Obama visits Cincy on Monday

CINCINNATI — President Barack Obama will be in the region for the holiday, speaking at the AFL-CIO Labor Day picnic at Cincinnati's Coney Island.

The speech comes as Obama's efforts to overhaul health care are under fire, and he plans to address Congress on the subject Wednesday.

Although Obama seldom visited Kentucky during last year's election campaign, he made many stops in Ohio, a key swing state he won in the November election.

Obama lost Kentucky by a wide margin, winning only Lexington, Louisville and a handful of other counties.

In Ohio on Monday, Obama will find that his approval ratings are down, along with those of Ohio's Democratic governor. Meanwhile, Ohio Republicans, who were on the run after the election, have regrouped.

"The state economy is still very weak," said Herb Weisberg, an Ohio State University political scientist. "I think more people are getting more concerned about the state policies and the federal policies."

Former congressman Ted Strickland, who in 2006 handily won election as Ohio's first Democratic governor in 16 years, has seen his approval ratings tumble with voters restless about the economy and state budget.

And Quinnipiac University reported in July that Obama's approval rating in Ohio had fallen below 50 percent.

Unemployment in Ohio and Kentucky continues to climb at higher rates than the nation's, topping 11 percent. The two states have been hit hard by the decline in U.S. automaking and other manufacturing.

Obama's speech to the annual picnic includes appearances by national union leaders John Sweeney (AFL-CIO president) and Richard Trumka (secretary-treasurer).

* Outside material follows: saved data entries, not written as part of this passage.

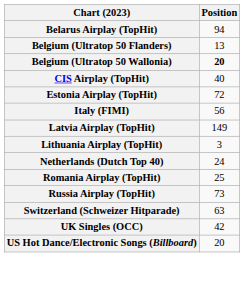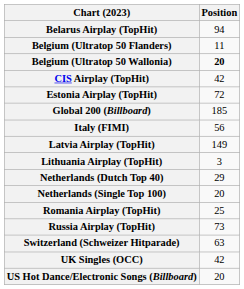Belgium (Ultratop 50 Flanders) | Position: 13 -> 11
CIS Airplay (TopHit) | Position: 40 -> 42
+ row: Global 200 (Billboard) | 185
Netherlands (Dutch Top 40) | Position: 24 -> 29
+ row: Netherlands (Single Top 100) | 20
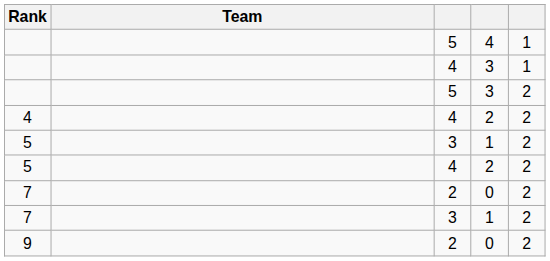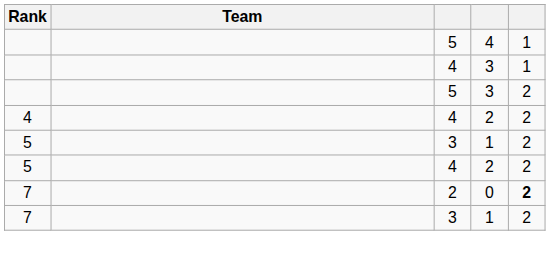7 / 0 | column 5: normal -> bold
- row: 9 | 2 | 0 | 2
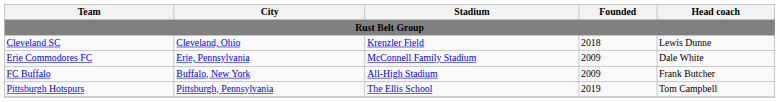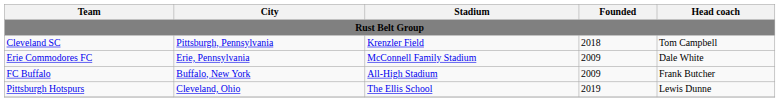Cleveland SC | City: Cleveland, Ohio -> Pittsburgh, Pennsylvania
Cleveland SC | Head coach: Lewis Dunne -> Tom Campbell
Pittsburgh Hotspurs | City: Pittsburgh, Pennsylvania -> Cleveland, Ohio
Pittsburgh Hotspurs | Head coach: Tom Campbell -> Lewis Dunne
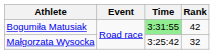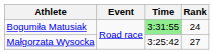Bogumiła Matusiak | Rank: 42 -> 24
Małgorzata Wysocka | Rank: 32 -> 27
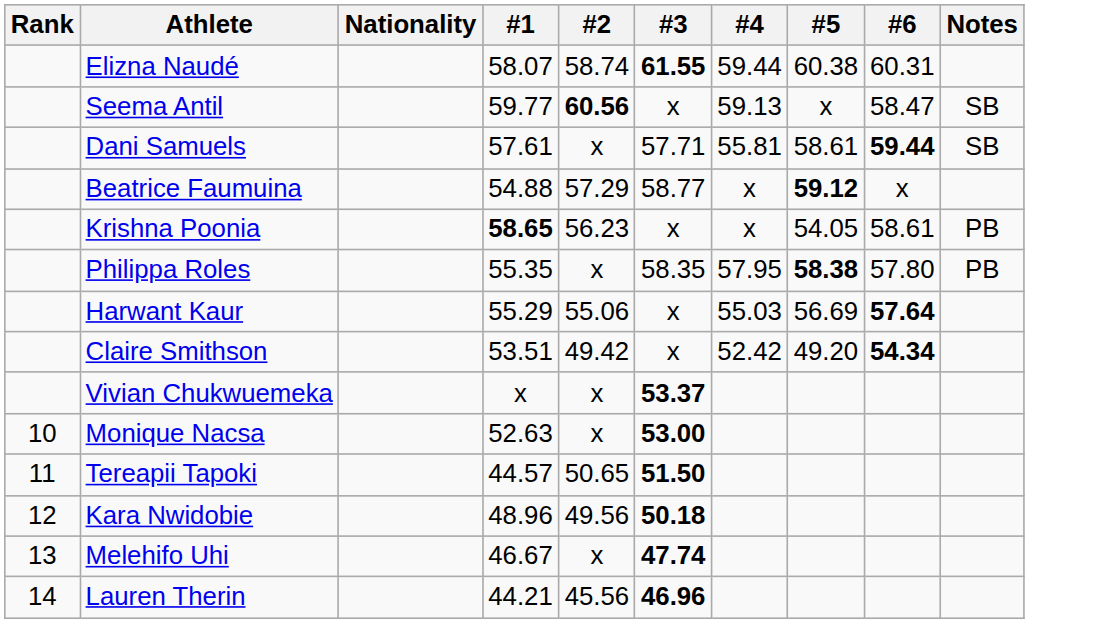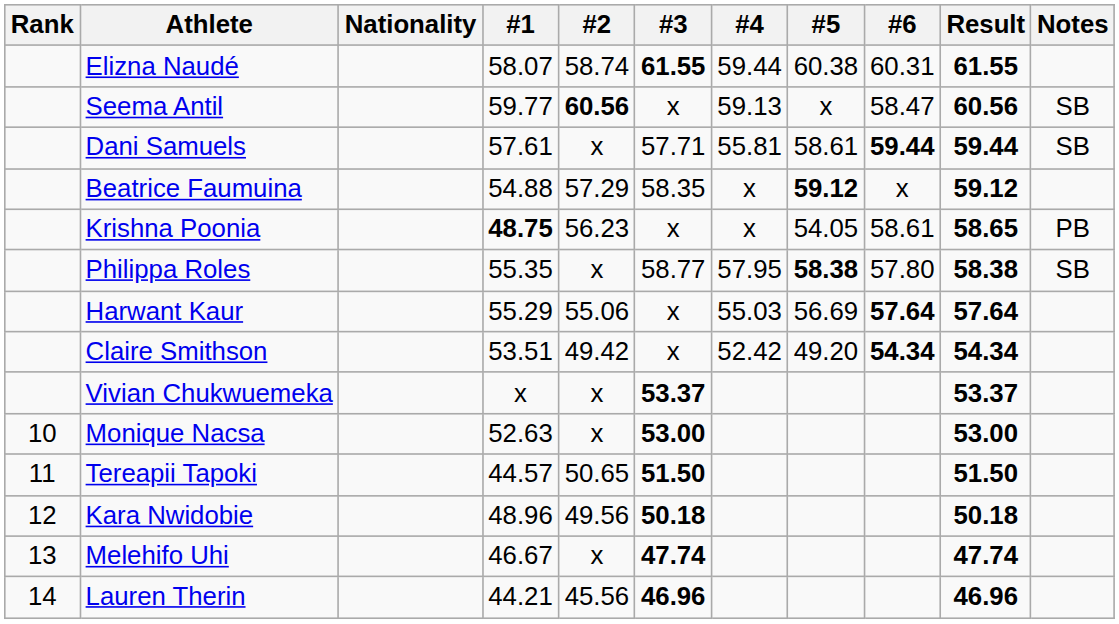+ column: Result | 61.55 | 60.56 | 59.44 | 59.12 | 58.65 | 58.38 | 57.64 | 54.34 | 53.37 | 53.00 | 51.50 | 50.18 | 47.74 | 46.96
Beatrice Faumuina | #3: 58.77 -> 58.35
Krishna Poonia | #1: 58.65 -> 48.75
Philippa Roles | #3: 58.35 -> 58.77
Philippa Roles | Notes: PB -> SB
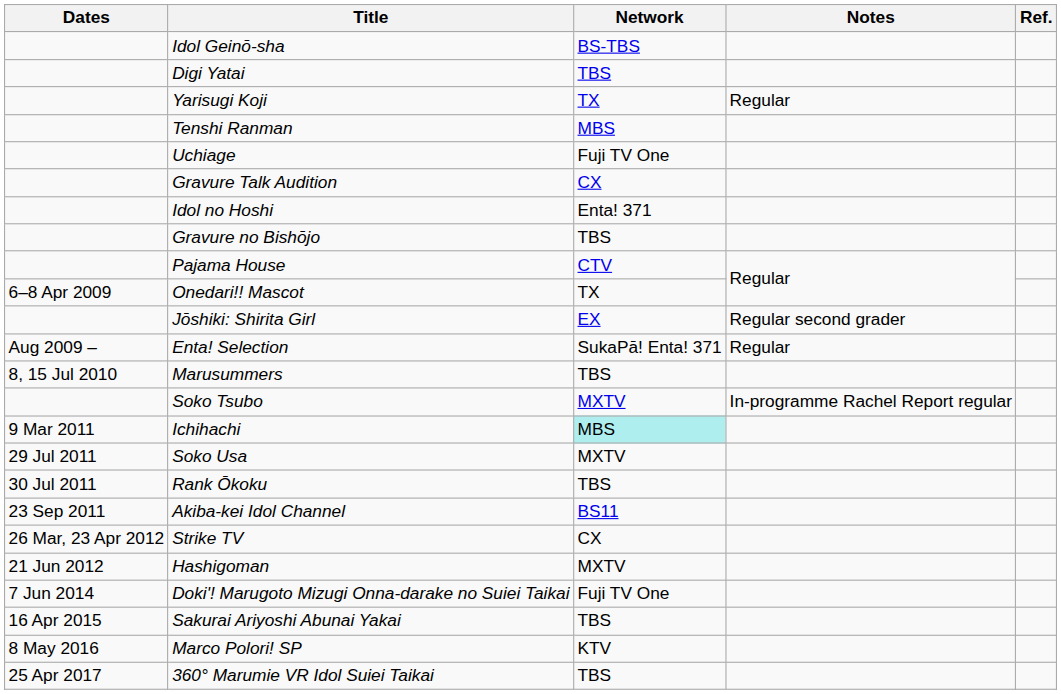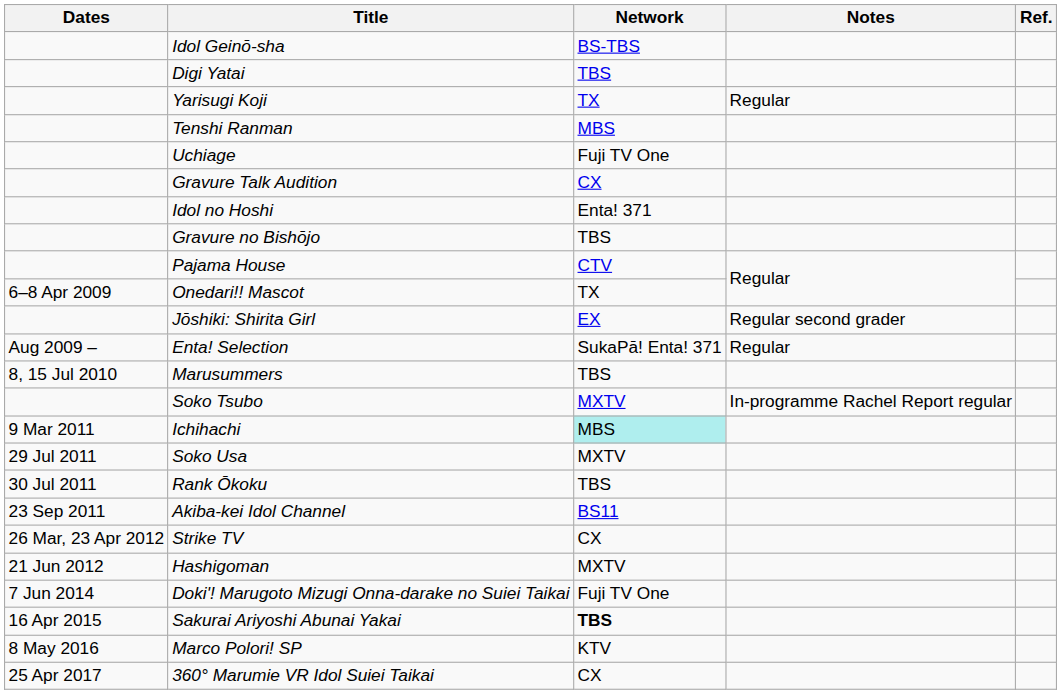Sakurai Ariyoshi Abunai Yakai | Network: normal -> bold
360° Marumie VR Idol Suiei Taikai | Network: TBS -> CX
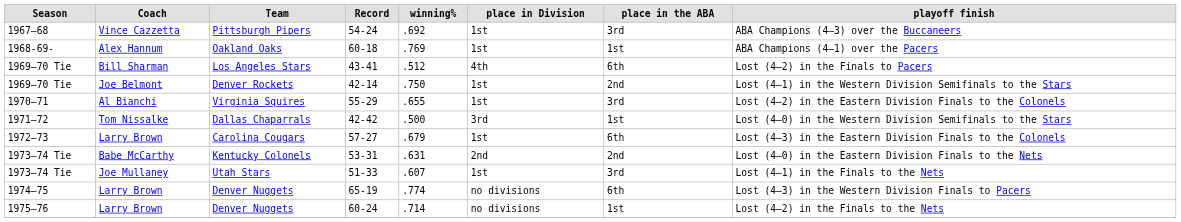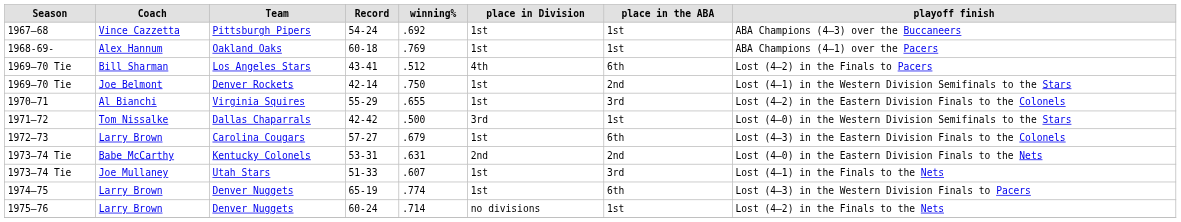Pittsburgh Pipers | place in the ABA: 3rd -> 1st
Denver Nuggets / 65-19 | place in Division: no divisions -> 1st
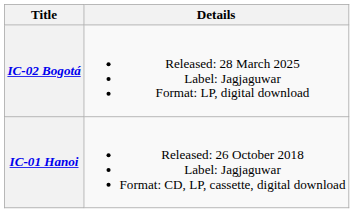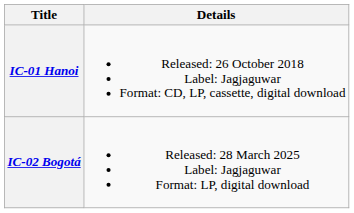rows swapped: IC-01 Hanoi <-> IC-02 Bogotá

Obama is expected to speak about 1:15 p.m.

Opposition to Obama was evident Saturday at a Cincinnati Tea Party rally in suburban West Chester, where some in the thousands-strong crowd protesting government spending held such signs as "Government-run health care makes me sick" and "Leave our health care alone."

"People are really worried," said Rob Portman, a former GOP congressman and White House budget chief, who is running for U.S. Senate. "I think you see that in the number of people showing up at gatherings like this."

Portman had been critical of his party last year, saying it needed to refocus on fiscally conservative principles.

"It's a whole lot better," Portman said of the Republican outlook. "I think President Obama and the Democrats in Congress have helped us find our voice and regain our footing."

Portman and former congressman John Kasich, who is running for governor, head what's shaping up as a 2010 Republican ticket loaded with past electoral winners as the party tries to rebound after two straight strong Democratic elections in the state.

"The Republican Party was certainly at the low ebb last November," said Bob Bennett, who stepped aside this year after two decades as the state's GOP chairman. "I think it's changed completely from a political standpoint since then."